La direction de France Télévisions s’interroge sur la pertinence d’une telle déclaration, ils ne sont pas les seuls…
Cette semaine où l’Islam s’invite de nouveau dans le débat sous la forme d’un hamburger.
Un Quick de Roubaix ne propose plus que de la viande hallal, le maire crie au scandale.
Moi ce qui m’a frappé c’est que la version classique au bacon a l’air tout aussi immangeable que la version hallal à la dinde fumée.
N’y voyez pas une prise de position communautariste, la marque ne fait que surfer sur un marché qui fait recette.
Et Total qui n’en finit pas de faire des bénéfices. Et licencie. Des salariés qui bloquent les raffineries. Des automobilistes bientôt privés d’essence ?
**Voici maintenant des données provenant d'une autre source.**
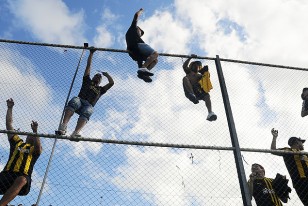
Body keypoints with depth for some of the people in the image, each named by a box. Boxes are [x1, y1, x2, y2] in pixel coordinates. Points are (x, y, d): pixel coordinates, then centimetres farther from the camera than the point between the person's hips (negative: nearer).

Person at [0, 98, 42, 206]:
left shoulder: (35, 149, 18)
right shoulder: (17, 142, 28)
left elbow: (38, 148, -10)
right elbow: (9, 124, 27)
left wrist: (35, 131, -15)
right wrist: (10, 108, 25)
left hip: (23, 177, -3)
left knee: (21, 180, -40)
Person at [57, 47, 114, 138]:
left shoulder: (100, 89, 33)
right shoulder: (87, 81, 33)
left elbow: (112, 82, 23)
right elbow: (88, 65, 33)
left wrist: (106, 74, 38)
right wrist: (91, 53, 33)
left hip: (88, 105, 0)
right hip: (79, 100, 0)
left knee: (86, 112, -37)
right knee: (74, 100, -37)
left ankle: (75, 134, -62)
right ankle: (63, 127, -55)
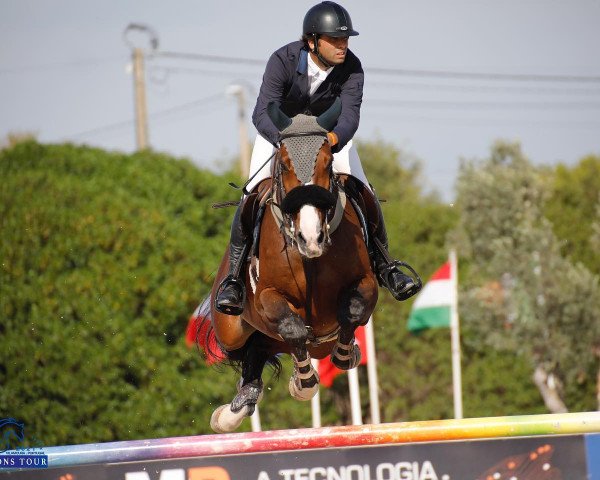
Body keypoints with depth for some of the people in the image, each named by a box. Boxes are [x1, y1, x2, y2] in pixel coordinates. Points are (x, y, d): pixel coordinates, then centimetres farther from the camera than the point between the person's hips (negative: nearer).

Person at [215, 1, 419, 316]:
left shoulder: (352, 68, -25)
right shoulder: (282, 61, -32)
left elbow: (350, 113, -36)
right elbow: (262, 113, -39)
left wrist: (334, 138, -59)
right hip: (278, 129, -2)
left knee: (365, 194, -10)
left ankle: (383, 265, 10)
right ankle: (234, 276, -10)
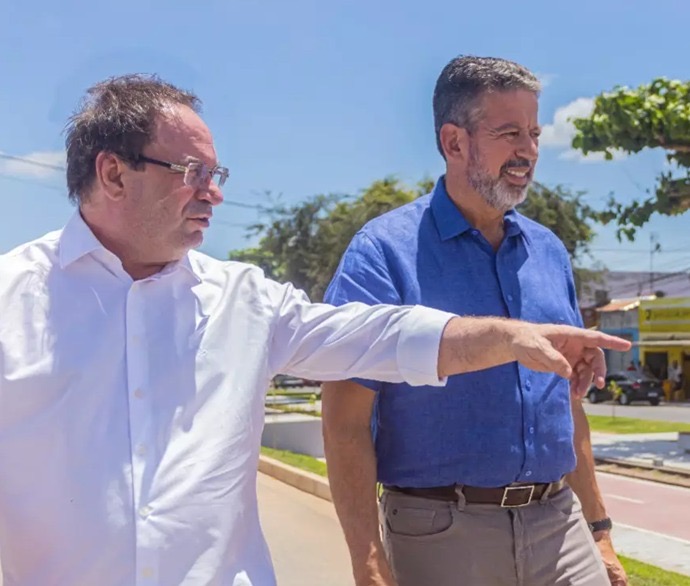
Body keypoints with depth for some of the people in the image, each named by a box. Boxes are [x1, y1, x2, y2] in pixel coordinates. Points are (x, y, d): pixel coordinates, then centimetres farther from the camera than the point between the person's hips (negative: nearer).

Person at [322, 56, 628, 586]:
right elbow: (346, 420, -12)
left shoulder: (549, 252, 8)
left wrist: (598, 530, 15)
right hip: (439, 533, -4)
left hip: (559, 527, 5)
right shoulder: (386, 252, -9)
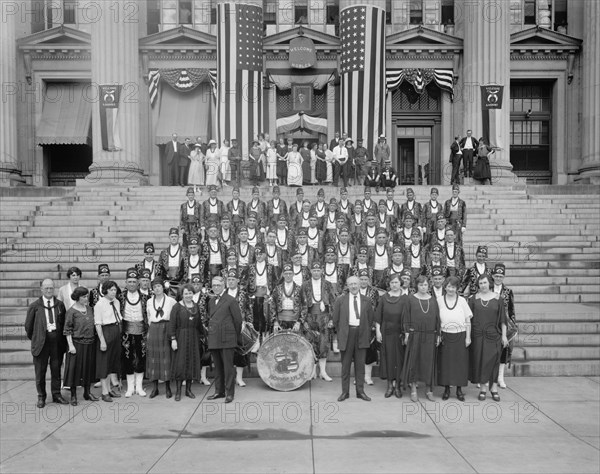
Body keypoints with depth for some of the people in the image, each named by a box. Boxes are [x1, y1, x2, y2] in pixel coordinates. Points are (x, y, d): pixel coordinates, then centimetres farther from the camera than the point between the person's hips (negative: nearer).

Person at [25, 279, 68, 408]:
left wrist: (62, 339, 7)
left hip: (57, 342, 2)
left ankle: (56, 395, 24)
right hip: (41, 342, -2)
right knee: (40, 371, 7)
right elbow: (28, 325, 5)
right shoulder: (34, 306, -3)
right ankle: (41, 397, 22)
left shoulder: (60, 304, 4)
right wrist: (33, 338, 10)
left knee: (56, 369, 11)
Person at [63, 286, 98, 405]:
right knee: (75, 367, 2)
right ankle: (73, 395, 14)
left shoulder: (90, 309, 7)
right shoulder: (71, 311, -9)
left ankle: (87, 392, 25)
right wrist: (71, 345, -15)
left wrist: (95, 339, 12)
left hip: (90, 343, 5)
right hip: (77, 343, -5)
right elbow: (67, 330, -10)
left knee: (89, 367, 12)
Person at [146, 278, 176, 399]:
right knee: (153, 358, 2)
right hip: (153, 330, 3)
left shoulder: (171, 301, 0)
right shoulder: (149, 302, 10)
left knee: (166, 358, -2)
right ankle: (154, 387, 10)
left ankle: (167, 387, 8)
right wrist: (151, 330, 13)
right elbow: (149, 318, 19)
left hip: (166, 329, -3)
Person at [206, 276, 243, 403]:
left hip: (227, 339, -6)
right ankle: (219, 391, 22)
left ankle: (230, 393, 5)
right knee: (218, 367, 13)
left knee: (228, 367, -2)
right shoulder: (211, 301, 14)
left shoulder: (231, 300, -5)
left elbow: (238, 320, -4)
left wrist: (236, 336, 2)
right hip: (213, 339, 6)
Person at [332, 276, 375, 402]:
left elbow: (370, 320, 13)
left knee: (360, 364, 6)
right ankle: (345, 391, 12)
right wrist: (340, 333, 5)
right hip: (346, 334, -1)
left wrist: (366, 333, 7)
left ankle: (360, 391, 15)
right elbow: (335, 319, 6)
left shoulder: (366, 301, 7)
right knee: (345, 364, 4)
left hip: (361, 334, 1)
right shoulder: (340, 300, 2)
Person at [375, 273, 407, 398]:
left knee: (399, 357, 2)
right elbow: (378, 316, 4)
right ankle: (390, 385, 14)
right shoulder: (383, 298, 4)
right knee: (388, 357, 5)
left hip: (400, 332, -1)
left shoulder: (405, 298, 0)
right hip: (386, 332, 1)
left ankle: (397, 385, 13)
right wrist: (377, 331, -2)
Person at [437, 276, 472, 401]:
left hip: (460, 336, 0)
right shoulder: (439, 300, 1)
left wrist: (468, 337, -2)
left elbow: (468, 320, 2)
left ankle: (459, 389, 16)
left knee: (460, 362, 4)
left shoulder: (462, 300, 0)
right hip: (445, 336, 0)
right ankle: (446, 388, 16)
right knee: (445, 362, 4)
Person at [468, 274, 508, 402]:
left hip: (493, 335, 0)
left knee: (493, 360, 1)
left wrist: (504, 335, -1)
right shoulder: (473, 298, 2)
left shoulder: (497, 298, 2)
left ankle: (494, 387, 11)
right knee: (480, 360, 3)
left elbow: (502, 318, 3)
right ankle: (483, 388, 11)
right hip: (477, 335, 0)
S’il faut en passer par là pour s’apercevoir que quelque chose ne tourne pas rond ça vaut bien quelque pompes à sec.
Pendant ce temps-là la disparition à 90 ans de Walter Frederick Morrison, l’inventeur du frisbee, est passée totalement inaperçue.
Voilà c’est ça l’info vue dans le rétro une semaine après, ça fait aussi mal qu’un retour de frisbee dans la figure.